[Content note for sex, brief references to sexual violence, food]
Every few years there is a study in human sexuality which claims that women’s sexual orientation is nothing like they claim it is. The latest one from Cornell University in the US is reported in Broadly under the headline Straight people don’t exist, new research says. Straight women were asked to watch pornographic videos featuring only women while their eyes were observed for pupil dilation. Both the Broadly article and the study’s director treat bisexuality rather as if it has only just been discovered but might be applied to almost everyone.
The idea that “everyone is a bit bisexual” was one I often encountered when I began to come out in my early twenties, a fact I was reminded of when Jennifer Hughes recently described the sense that she was maybe causing a fuss by coming out. Of course, all those who assured me that “everyone is bisexual” would, in all other circumstances, describe themselves as straight. One of the friends who insisted on the universality of my sexuality wound up, within the same conversation, declaring that the idea of kissing a woman made her queasy.
This is not to say that my friend’s pupils wouldn’t have dilated while looking at a pornographic video featuring a woman.
Pupil dilation is one possible indicator of sexual arousal, but it may also indicate other states of excitement, such as fear or disgust. Arousal is not the same as an emotional drive such as desire; in sexual violence, a victim’s body may exhibit various physiological signs of sexual arousal, which have precisely zero relationship to how an individual feels about what’s happening to them. This is one reason why those studies which suggest that vehement homophobia indicates latent homosexuality are pretty ropey as well as offensive.
Meanwhile, genuine sexual arousal (involving mind, brain and body) is not the same as sexual attraction.
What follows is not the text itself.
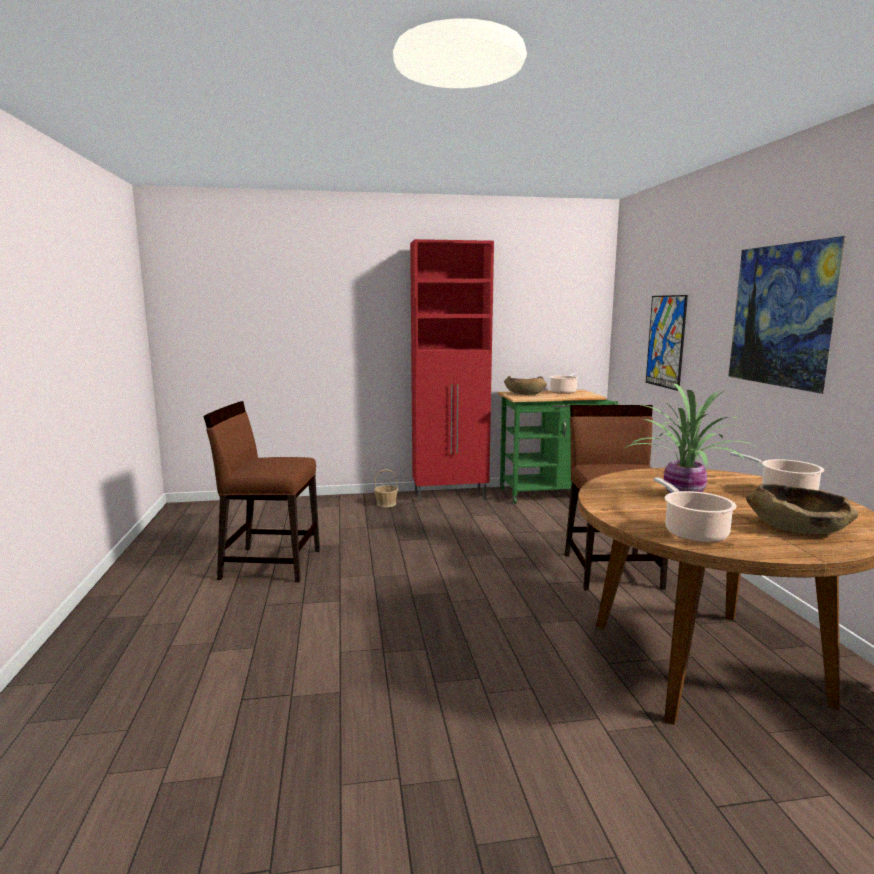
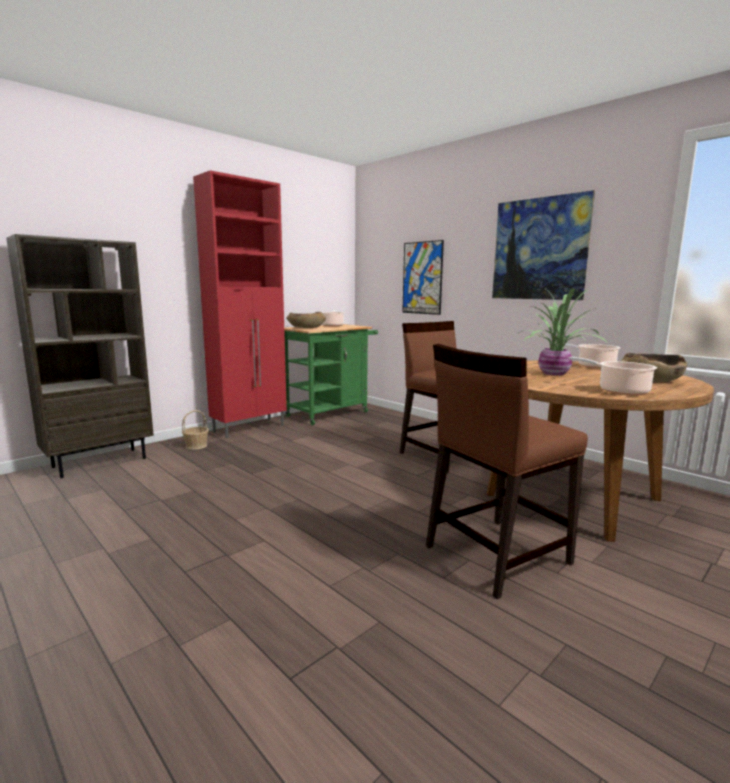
camera: 35 degrees left, 0 degrees up
brown chair [203,401,320,583] -> brown chair moved to [426,344,588,599]
none -> brown bookcase [6,234,154,478]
If we could somehow prove that a video of a woman masturbating (for example) caused a straight woman sexual arousal, it would be unclear whether she’d be thinking “I would like to have sex with that lady!” or “That looks like a fun thing to do!”. In our culture, women are asked to see ourselves in sexualised images of other women every day.
When last Christmas, I saw an advert for bacon and banana trifle, my stomach rumbled loudly. I did not want the trifle, but the advert had successfully triggered my brain and body’s general enthusiasm for eating. Horror remains a popular date movie genre, not because people normally find violence and gore sexy, but because fear and sexual excitement are physiologically similar and once the credits roll, there’s nothing to fight or run away from.
Of course, large numbers of straight women may, in fact, experience some degree of attraction to other woman. Indeed, we know a minority of straight women will have had same-sex sexual contact at some point in their lives. However, they are still straight women. Why? Because they say they are. Because however they experience sexual attraction, they understand themselves as being straight.
The labels we use to discuss sexual orientation are imperfect and very much of our time and culture. Some people may reject them altogether, while others may find themselves moving between them. Being straight does not necessary mean never looking twice at someone who isn’t a man, just as being a lesbian doesn’t mean never looking twice at someone who isn’t a woman. Being bisexual doesn’t mean you have to find men, women and non-binary people equally attractive, all the time. Other labels suit other people, including those on the asexual spectrum.
It is especially important that women are listened to on this stuff; of all the ways in which culture polices women’s sexuality, our sexual desires and expressions, being told that what we really want isn’t what we say we want is one of the most sinister aspects of this oppression. It is the one most often used to justify sexual violence.
The Broadly article concludes with a quote from the study’s director, Ritch C. Savin-Williams:
“If you look at women, the self esteem of lesbian women tends to be higher than that of straight women,” Savin-Williams explains. “Maybe they feel like they have more freedom [to be who they really are]. Granted, society may not always like it, but it is your own authentic self.”
Unfortunately, bisexual women (who also definitely exist) generally have even lower self-esteem than straight women. Someone who thinks that straight women are lying about their sexuality might imagine that bisexual women are our most “authentic” selves, but our sexuality is routinely dismissed by articles such as these. When not being told that everyone is bi, we are told that we don’t even exist – that we are straight women trying to seem more interesting or lesbians with one foot in the closet.
It’s really important to talk about sexuality as a spectrum or perhaps more accurately, a scatter diagram. The unwavering binaries of heteronormative culture do harm straight people with the idea that men and women are so different they’re practically incompatible but are still irresistibly and exclusively attracted to one another.
However, this conversation does not begin with telling people that what they know about themselves is incorrect.
[Image is a photograph of part of a feminine face. The face has light brown skin, black hair and brown eyes and is wearing large glasses. The eyes are staring ahead and the vague reflection in the glasses implies that this person is looking at a screen.
This photo was found on Pixabay and is in the public domain.]